= What you have to do =
All that is wanted is a word-for-word copy of the line with "latest industry stories" and every line after it in the data below.

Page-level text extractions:
━━━━
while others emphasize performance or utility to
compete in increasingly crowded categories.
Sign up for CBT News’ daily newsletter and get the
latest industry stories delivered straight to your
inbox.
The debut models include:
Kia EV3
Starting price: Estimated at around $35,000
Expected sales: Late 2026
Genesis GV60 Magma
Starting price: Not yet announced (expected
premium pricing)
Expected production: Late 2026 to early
━━━━
= Written reply =
latest industry stories delivered straight to your
inbox.
The debut models include:
Kia EV3
Starting price: Estimated at around $35,000
Expected sales: Late 2026
Genesis GV60 Magma
Starting price: Not yet announced (expected
premium pricing)
Expected production: Late 2026 to early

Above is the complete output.